Compare two matrices...


I want to compare two matrices (elementwise) to check if they are identical. If two values are not identical, I want to signal this, e.g. set a flag to 1 or something like that.

Is it a good idea to use shared memory for the comparison? And how can I implement the “flag”?

I hope you can help me :rolleyes:



No speed benefit gained from shared memory. Each element is exactly read once.

I propose to return either the Mean Square Error or the maximum error as a success metric, not just a flag. It is then up to the caller to determine whether or not the computation was successful (i.e. within bounds) or not.

Shared memory should be used like a cache-- i.e. it benefits only if u repeatedly re-use…

As long as signalling, there is no way in CUDA that you could halt the kernel. AT most you can only return from current block.

The solution would be to:

  1. Have a flag in global memory (inited to 0)

  2. Each block (one thread representing the block) would check if the flag is set. If set, just return

  3. If not set, go ahead with comparison. Set flag if un-equal (using the representative thread for the block)

Spawn more blocks and have less threads per block…


thank you for your answers!

I have now a variable device int flag = 0; defined outside my host code. I can read and write it from host code, but my kernel (which gets the variable as parameter) does not change the value.

You probably didnt allocate memory for it. you need to use cudaMemAlloc for it so that the kernel will be able to see and use.

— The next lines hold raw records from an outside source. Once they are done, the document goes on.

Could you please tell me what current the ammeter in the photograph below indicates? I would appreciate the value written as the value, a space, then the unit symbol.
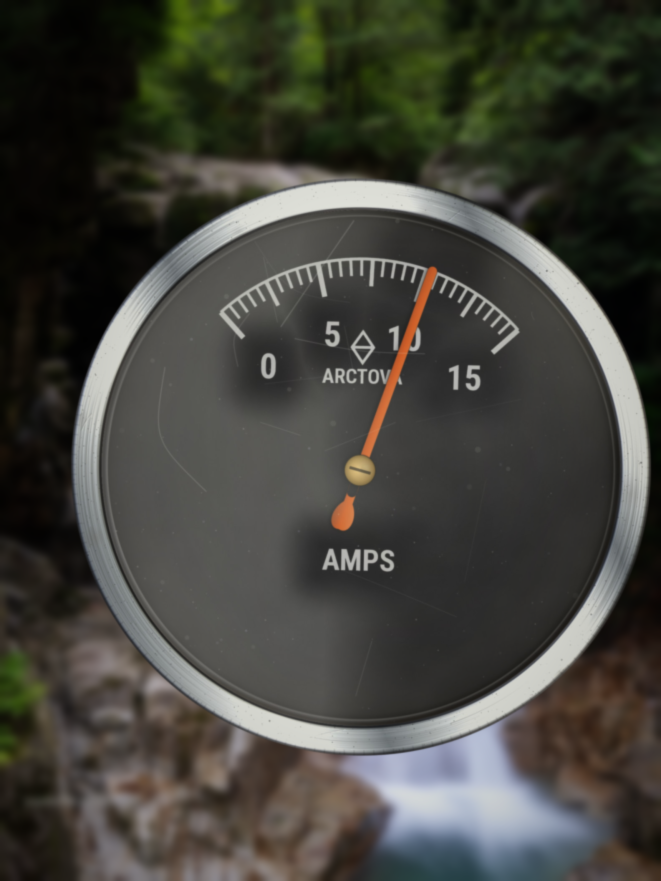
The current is 10.25 A
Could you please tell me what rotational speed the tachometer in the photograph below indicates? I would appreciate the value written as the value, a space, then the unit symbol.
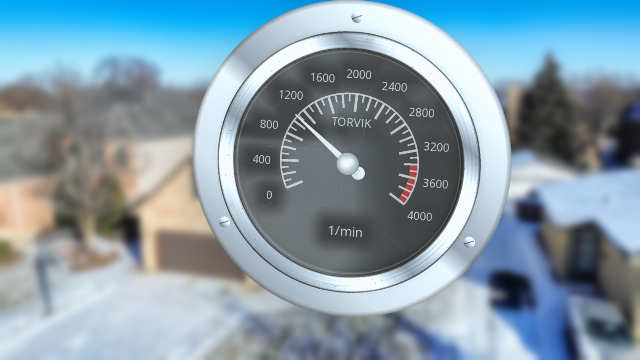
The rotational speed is 1100 rpm
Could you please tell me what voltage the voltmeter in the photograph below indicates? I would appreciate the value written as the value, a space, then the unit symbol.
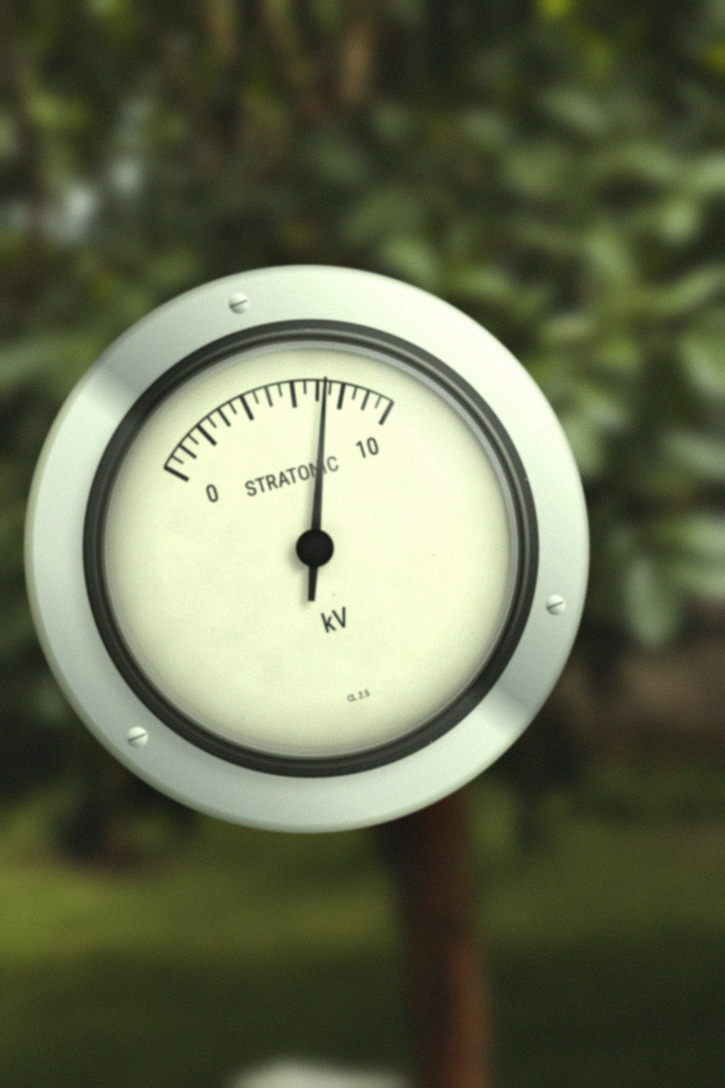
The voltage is 7.25 kV
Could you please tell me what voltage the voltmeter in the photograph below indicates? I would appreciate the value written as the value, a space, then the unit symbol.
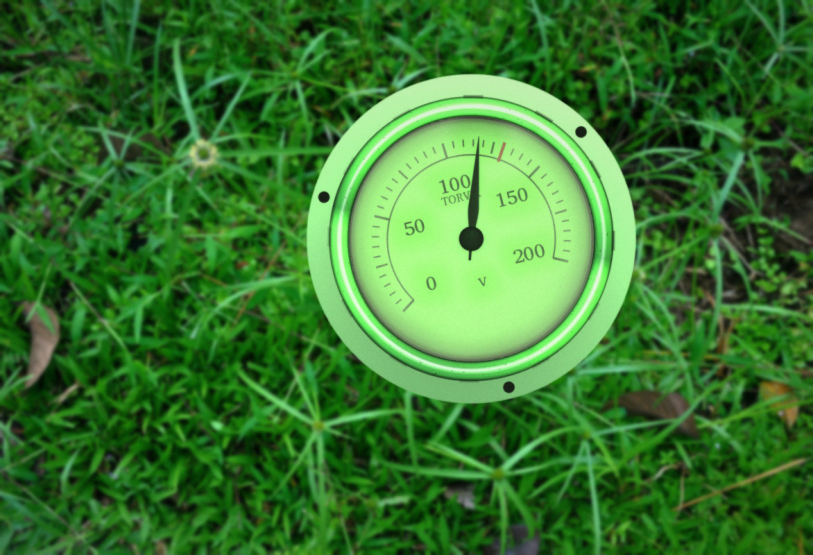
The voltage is 117.5 V
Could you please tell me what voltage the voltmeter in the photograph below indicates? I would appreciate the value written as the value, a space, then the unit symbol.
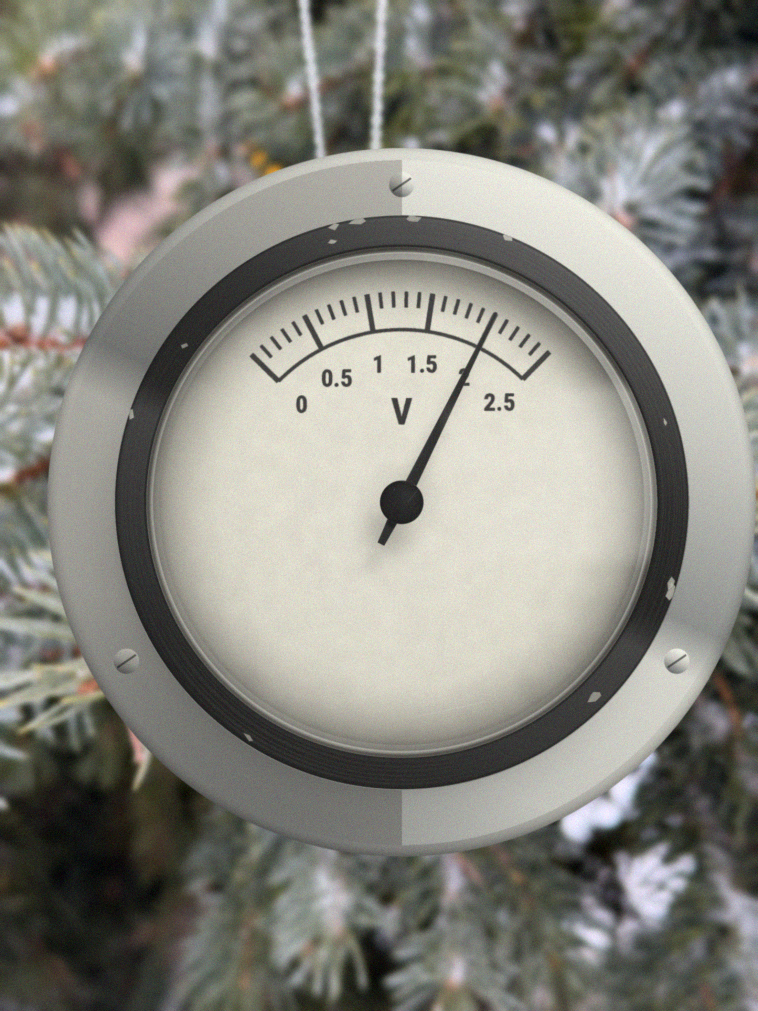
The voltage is 2 V
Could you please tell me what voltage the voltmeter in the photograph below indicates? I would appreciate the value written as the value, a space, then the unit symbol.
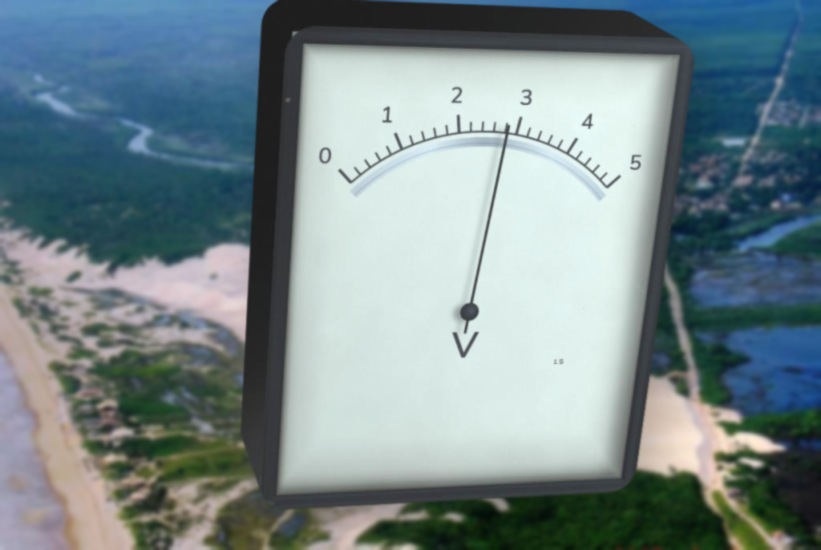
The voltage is 2.8 V
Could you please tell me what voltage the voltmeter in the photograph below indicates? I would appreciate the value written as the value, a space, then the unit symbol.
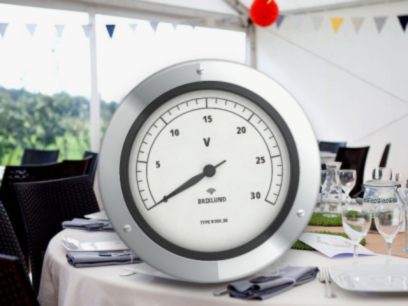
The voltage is 0 V
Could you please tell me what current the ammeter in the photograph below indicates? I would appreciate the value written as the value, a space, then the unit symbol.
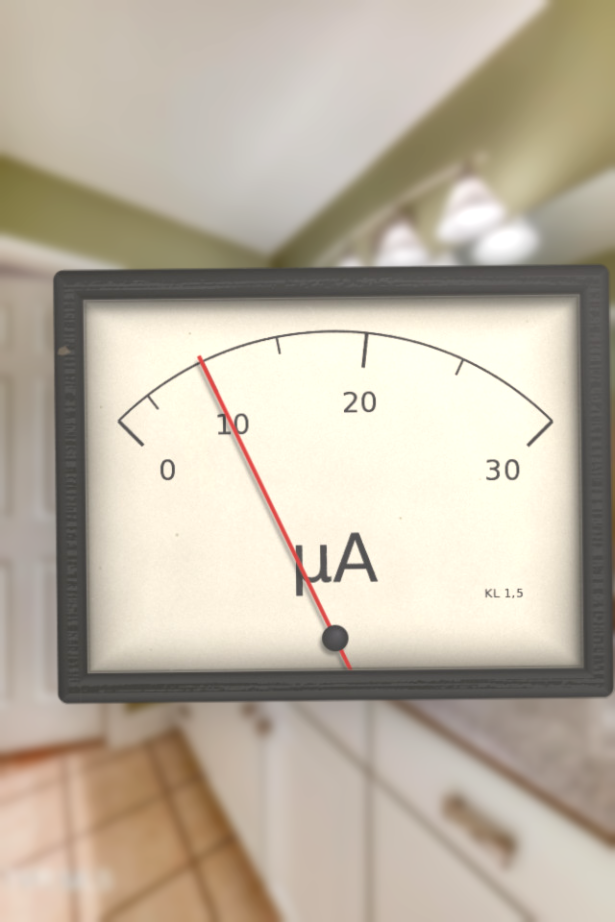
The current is 10 µA
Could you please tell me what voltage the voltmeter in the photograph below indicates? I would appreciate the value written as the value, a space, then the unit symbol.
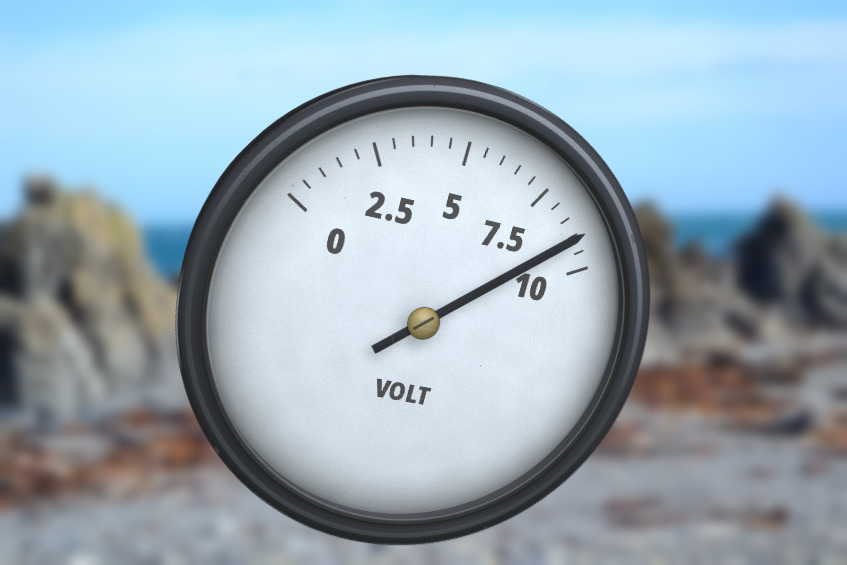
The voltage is 9 V
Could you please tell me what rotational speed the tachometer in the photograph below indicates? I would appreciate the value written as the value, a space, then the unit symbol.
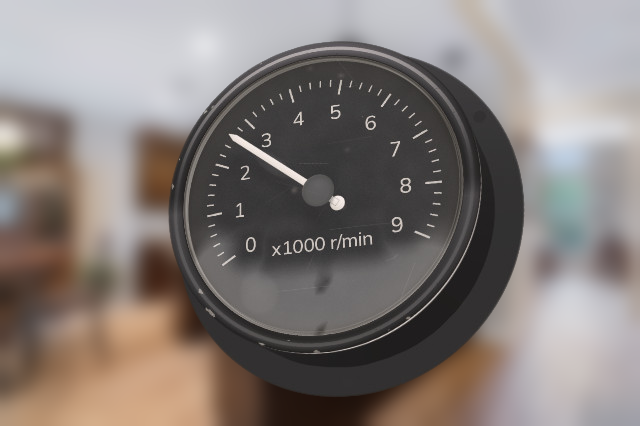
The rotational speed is 2600 rpm
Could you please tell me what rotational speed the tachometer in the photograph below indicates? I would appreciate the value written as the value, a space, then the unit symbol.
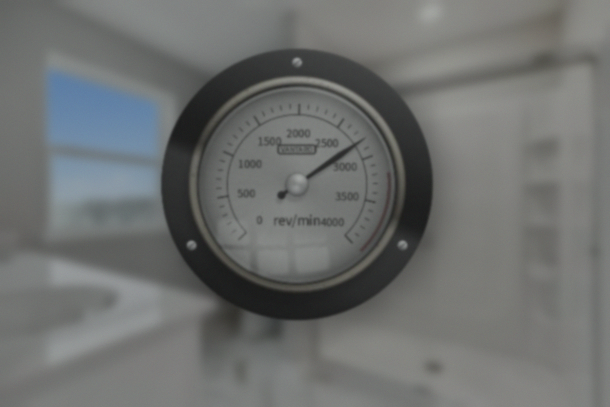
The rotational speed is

Just declaring is not enough.



I declared the variable outside the host and kernel code like this

device int flag

and then I allocated within the host code

int initflag = 0;

cudaMalloc((void**)flag, sizeof(int));

cudaMemcpyToSymbol(“flag”, &initflag, sizeof(int), 0, cudaMemcpyHostToDevice);

is this correct?

No need for cudaMalloc. This code above is completeyl wrong…

__device__ int flag;

int initflag = 0;

cudaMemcpyToSymbol("flag", &initflag, sizeof(int), 0, cudaMemcpyHostToDevice);

The code above should be good enough to set from Host.

Kernels can directly access the “flag” and set it.

You need to do a “cudaMemcpyFromSymbol” again in the host to see the value set by the kernel, in case u want to…

Also the data-direction argument looks funny for “cudaMemcpyToSymbol” – The “ToSymbol” itself means Host To Device… I dont know how the RT interprets it…Anyway…


thank you for this! I tried it, but it seems that my kernel cannot change/set the value of flag. I pass flag as an argument to the comparison kernel


funny, I’ve implemented the same routine, 'cause I wanted to check for errors within two matrices. The suggested way is how I did it too and it works perfectly.

Did you use cudaMemcpyFromSymbol to read out the flag in your host code?

If you declared your flag variable as Sarnath showed you, it IS accessible by all kernels…

Best regards,


Thats the mistake… Kernels can directly acces the “flag” variable. You dont need to pass as argument. Thats the mistake you are doing.

All you have to do is to declare the “device int flag” ahead of the kernel in the same file (or the current compilation unit… )

If you want to pass the address, you need to first do “cudaGetSymbolAddress” to get the device address of “flag”… “&flag” will NOT help in this case.

Hope you are seeing the point now…

Its kind of fuzzy… but yeah. thats the way it is.